Danish Research Centre for Magnetic Resonance

Status

Completed

Conditions

Parkinson Disease
Dyskinesia, Drug-Induced

Treatments

Device: Repetitive transcranial magnetic stimulation

Study type

Interventional

Funder types

Other

Identifiers

NCT03354455
H-15017863

Details and patient eligibility

About

Using a within-subject cross-over design, we will include 20 patients with Parkinson disease (PD) and peak-of-dose dyskinesia.

Patients will be studied after withdrawal from their normal dopaminergic medication.

On two separate days, each patient will receive off-line, effective (high-intensity) or ineffective (low-intensity) 1 Hz repetitive transcranial magnetic stimulation (rTMS) of the presupplementary motor area (preSMA) before functional magnetic resonance (fMRI). Immediately after the patient will perform a Go/No-Go task during fMRI in the the OFF state for 9 minutes. Then the scan is paused and the patient will receive 200 mg fast-acting oral levodopa and undergo whole-brain task-related fMRI at 3 Tesla until peak-of-dose dyskinesia will emerge.

During task-related fMRI, patients has to click on a mouse with their right hand (Right-Go), left hand (Left-Go), or no action (No-Go) in response to arbitrary visual cues.

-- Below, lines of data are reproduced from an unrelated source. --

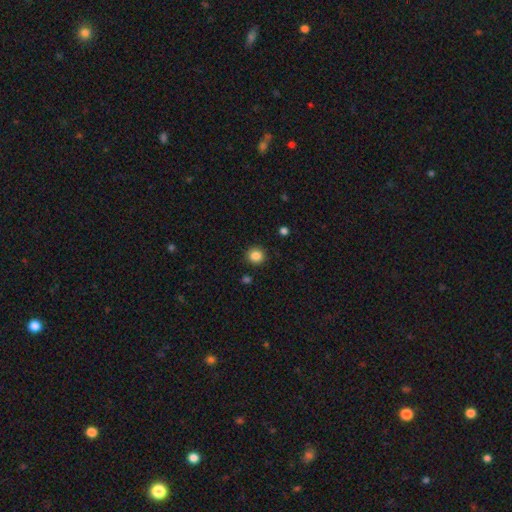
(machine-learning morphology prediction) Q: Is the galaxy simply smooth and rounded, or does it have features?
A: smooth — 85%.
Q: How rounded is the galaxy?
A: round — 92%.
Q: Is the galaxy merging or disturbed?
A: none — 90%.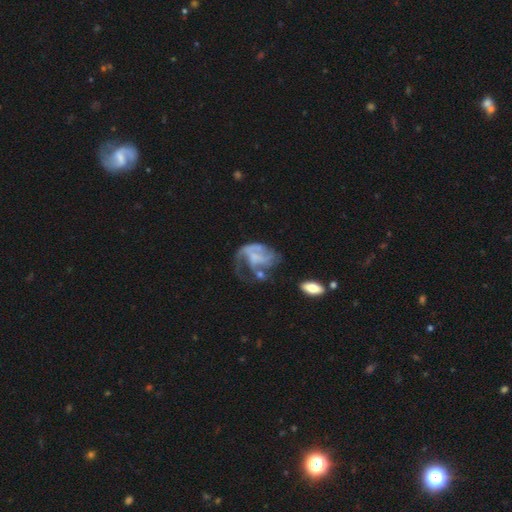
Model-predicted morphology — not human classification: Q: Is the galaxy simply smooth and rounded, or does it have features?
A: featured or disk — 72%.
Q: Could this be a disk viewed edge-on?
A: no — 97%.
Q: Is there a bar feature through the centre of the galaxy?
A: no — 62%.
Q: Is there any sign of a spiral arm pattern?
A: yes — 75%.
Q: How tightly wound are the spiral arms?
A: loose — 40%.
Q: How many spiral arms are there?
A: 1 — 29%.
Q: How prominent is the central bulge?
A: none — 55%.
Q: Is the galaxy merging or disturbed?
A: major disturbance — 48%.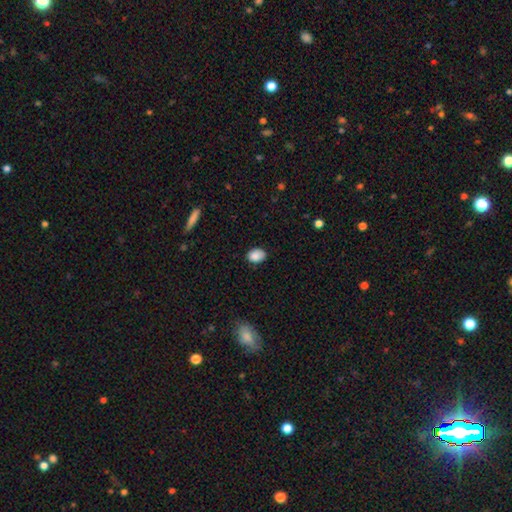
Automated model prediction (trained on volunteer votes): Morphology: type=smooth (87%); roundness=in between (76%); merging=none (78%).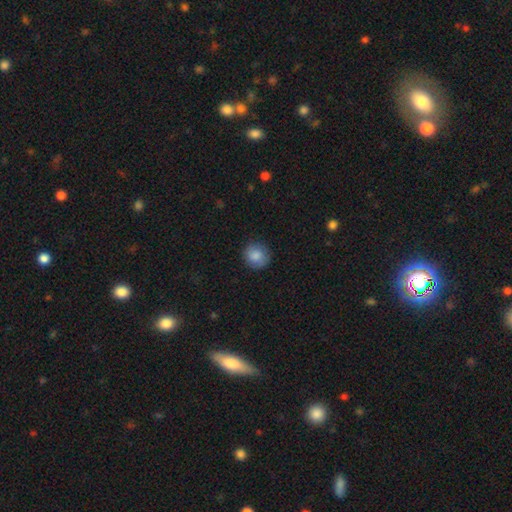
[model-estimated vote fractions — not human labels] Smooth or featured: smooth — 85% (star or artifact — 8%)
How rounded: round — 90% (in between — 9%)
Merging: none — 85% (minor disturbance — 11%)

The patients will also be tested for different aspects of impulsivity using neuropsychological questionnaires and computerized tests.

Full description

The most common form of levodopa-induced dyskinesias (LID) manifests when levodopa levels are highest and is referred to as peak-of-dose dyskinesia. 50% of patients experience LID after 4-6 years of treatment, reaching a frequency of 40% after 4-6 years. The main risk factors for developing LID are disease duration, levodopa dose and age-at-onset, but none of these factors alone can predict whether and when an individual patient with PD will develop LID. There is converging evidence that exogenously administered levodopa induces non-physiological release and reuptake of dopamine in the striatum. This non-physiological dopaminergic stimulation gives rise to aberrant plasticity in the striatum that causes a sensitization of the cortico-basal ganglia system to levodopa. Dyskinesia often severely affects patients' quality of life requiring advanced treatment.

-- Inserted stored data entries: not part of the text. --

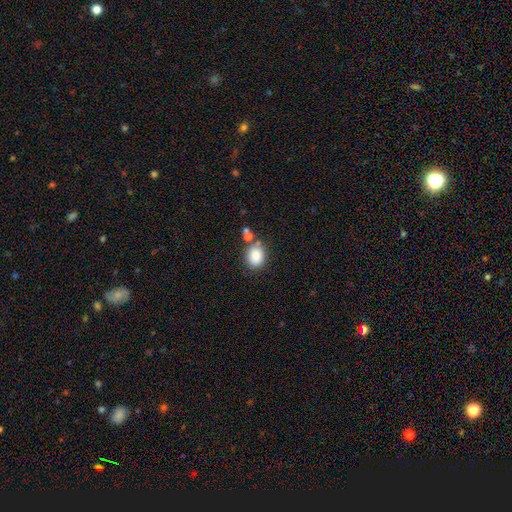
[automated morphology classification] Overall: smooth (85%). How rounded: in between (58%; round 41%). Merging: none (67%).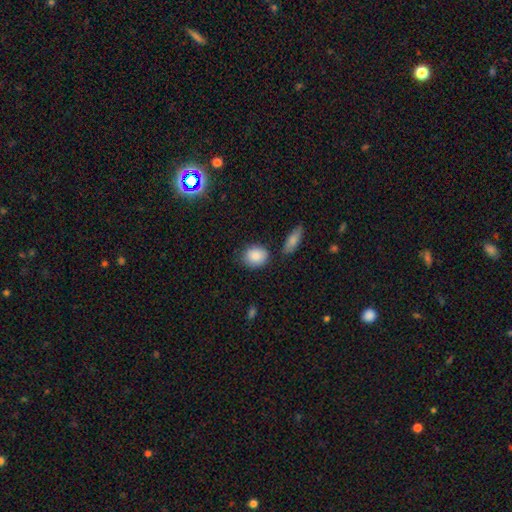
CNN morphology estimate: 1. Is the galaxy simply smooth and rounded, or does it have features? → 88% smooth, 7% star or artifact, 6% featured or disk.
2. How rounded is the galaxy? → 56% round, 42% in between, 2% cigar-shaped.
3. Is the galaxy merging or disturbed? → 76% none, 14% minor disturbance, 7% merger, 4% major disturbance.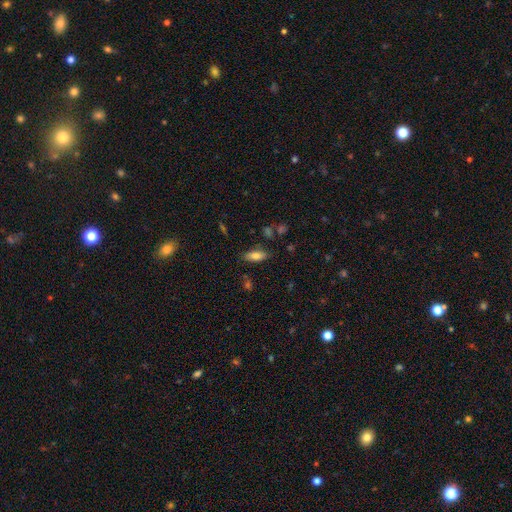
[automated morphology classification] smooth_or_featured: smooth (p=0.77) [alt: featured or disk p=0.15]
how_rounded: in between (p=0.80) [alt: cigar-shaped p=0.17]
merging: none (p=0.80) [alt: minor disturbance p=0.13]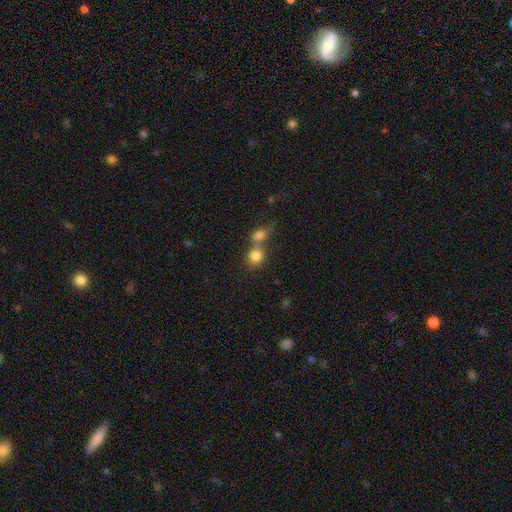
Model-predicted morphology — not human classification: type=smooth (81%); roundness=round (75%); merging=merger (48%).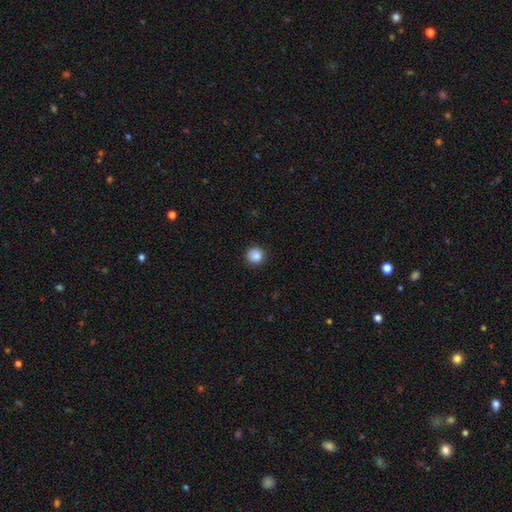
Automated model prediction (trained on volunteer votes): This appears to be a smooth galaxy with no disk features (87%) that is round (93%). Merging: none (90%).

Adopting a novel pharmacological fMRI (ph-fMRI) approach, our group recently identified a functional signature of LID in the human brain: To bypass any problems due to movement artefacts, fMRI was performed in the time-span between the administration of levodopa and the onset of dyskinesia. Ph-fMRI revealed that a single oral dose of levodopa caused an abnormal cortico-striatal activation and connectivity pattern in pre-SMA and putamen in LID patients relative to PD patients without LID. We predict that 1 Hz rTMS of pre-SMA will attenuate the levo-dopa-induced overactivity in the pre-SMA and putamen and normalise the pre-SMA-putamen connectivity pattern. This may possibly involve an altered interaction with the right inferior frontal gyrus (rIFG).On two separate days, each patient will receive effective (high-intensity) or ineffective (low-intensity) 1 Hz rTMS (i.e. control rTMS session) of the pre-SMA before fMRI (Off-line rTMS).

Pharmacological fMRI (ph-fMRI): Immediately after rTMS the patient will perform a Go/No-Go task during fMRI in the the OFF state for 9 minutes. Then the scan is paused and the patient will receive 200 mg fast-acting oral levodopa and undergo whole-brain task-related fMRI at 3 Tesla until peak-of-dose dyskinesia will emerge. During task-related fMRI, patients press a computer mouse with the right hand (Right-Go), left hand (Left-Go), or no action (No-Go) in response to arbitrary visual cues.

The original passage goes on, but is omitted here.